Improvement in Low Birthweights Welcome News

Assistant Minister for Health Fiona Nash welcomed an Australian Institute of Health and Welfare report released that shows improvement in a key indicator for Indigenous health.

Page last updated: 05 August 2014

PDF printable version of Improvement in Low Birthweights Welcome News (PDF 319 KB)

5 August 2014

Assistant Minister for Health Fiona Nash welcomed an Australian Institute of Health and Welfare report released today that shows improvement in a key indicator for Indigenous health.

The Birthweight of Babies Born to Indigenous Mothers report finds a nine per cent fall in the rate of low birthweight babies born to Indigenous mothers between 2000 and 2011.

“Healthy birthweight is an important indicator of infant health more broadly, so to see a significant fall in the rate of low birthweight for Indigenous babies is very welcome,” Minister Nash said.

“The report also found a seven per cent decline in pre-term births and a fall in the number of mothers smoking during pregnancy, which are also positive signs,” she said.

However, Minister Nash said there was still a long way to go to close the gap in Indigenous health.

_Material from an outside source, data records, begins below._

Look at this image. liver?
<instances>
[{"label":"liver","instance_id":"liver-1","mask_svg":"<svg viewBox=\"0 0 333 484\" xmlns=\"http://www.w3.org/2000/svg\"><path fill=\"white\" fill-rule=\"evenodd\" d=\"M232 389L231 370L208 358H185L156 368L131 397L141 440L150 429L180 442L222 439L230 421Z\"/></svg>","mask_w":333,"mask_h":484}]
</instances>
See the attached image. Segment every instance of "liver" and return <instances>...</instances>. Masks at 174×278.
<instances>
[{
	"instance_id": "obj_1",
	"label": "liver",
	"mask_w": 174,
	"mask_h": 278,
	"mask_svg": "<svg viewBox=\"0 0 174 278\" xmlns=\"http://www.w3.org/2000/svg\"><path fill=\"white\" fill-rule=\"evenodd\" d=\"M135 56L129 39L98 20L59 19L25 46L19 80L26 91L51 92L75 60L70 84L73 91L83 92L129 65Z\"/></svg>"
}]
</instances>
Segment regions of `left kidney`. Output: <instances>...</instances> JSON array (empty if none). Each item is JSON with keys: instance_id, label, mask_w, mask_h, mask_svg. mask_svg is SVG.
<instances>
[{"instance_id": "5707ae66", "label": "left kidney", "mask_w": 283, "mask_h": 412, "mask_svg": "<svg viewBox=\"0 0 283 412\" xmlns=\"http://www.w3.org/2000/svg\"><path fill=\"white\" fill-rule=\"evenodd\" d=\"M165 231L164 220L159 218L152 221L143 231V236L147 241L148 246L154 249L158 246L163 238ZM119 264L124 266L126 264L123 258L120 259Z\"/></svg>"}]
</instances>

“The report shows newborns of Indigenous mothers are still twice as likely to have a low birthweight compared with babies of non-Indigenous mothers. And while smoking rates are declining (6 per cent fall between 2005 and 2011), half of the 11,729 Indigenous mothers who gave birth in 2011 reported smoking during pregnancy,” she said.

“The Government is committed to working collaboratively to continue to close the gap in Indigenous health outcomes. This will focus on child and maternal health to ensure Aboriginal and Torres Strait Islander children get the best possible start in life.”

Minister Nash said the Government’s $94 million Better Start To Life programme will improve early childhood outcomes. Funding announced in the 2014-15 Budget includes:

    • $54 million to increase the number of New Directions: Mothers and Babies services from 85 to 136 sites (to ensure more Indigenous children can access effective child and maternal health programmes); and
    • a $40 million expansion, from 2015-16, of the evidence-based Australian Nurse Family Partnership Programme from 3 to 13 sites (to provide targeted support to high needs Indigenous families).
“A further $36.2 million was also committed in the Budget to expand the Healthy for Life programme to a further 32 Aboriginal community controlled health organisations throughout Australia,” Minister Nash said.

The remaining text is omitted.